University of Lynchburg formally acknowledges grounds as historical Monacan land, creates scholarship for tribe students
LYNCHBURG, Va. (WDBJ) - This week, University of Lynchburg leaders made progress on recognizing the long history of the land its buildings now sit on.
The university has formally acknowledged the land once belonged to the Monacan Indian tribe. They call the action an example for students who walk these grounds.
“It’s important that we as a university, especially university leaders, sort of model the way for our students to be well-versed in the university that they call home,” said Dr. Robert Canida II, vice president for inclusive excellence.

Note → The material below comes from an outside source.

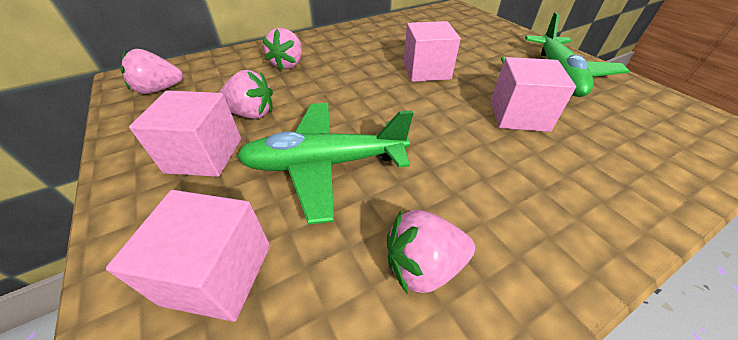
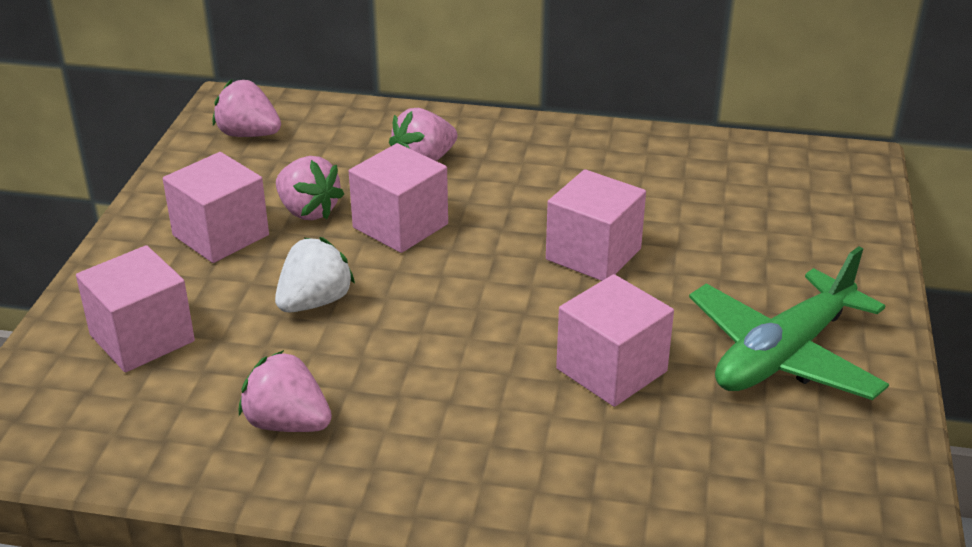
camera: 40 degrees right, 10 degrees down
green plane [237,103,413,224] -> white strawberry [275,237,355,312]
none -> pink cube [349,143,448,253]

Canida says when University of Lynchburg leaders first began discussion on a formal recognition, they wanted to do more than just put words on paper.
They’ve now also created a scholarship for Monacan tribe members, renewable for four years.
“The Monacan scholarship is available for full-time students who are members of the Monacan Indian Nation who qualify for admission to the University of Lynchburg,” said Canida.
Those with the tribe call this a win for Monacans everywhere. They say it helps make amends for actions taken against the Native Americans centuries ago.
“It’s almost like a small stepping stone to mend the gap of the broken treaties that took place over native ancestral land,” said Lou Branham.
“This was the right thing for the right reason to create this statement but also to add substance to it,” said Canida.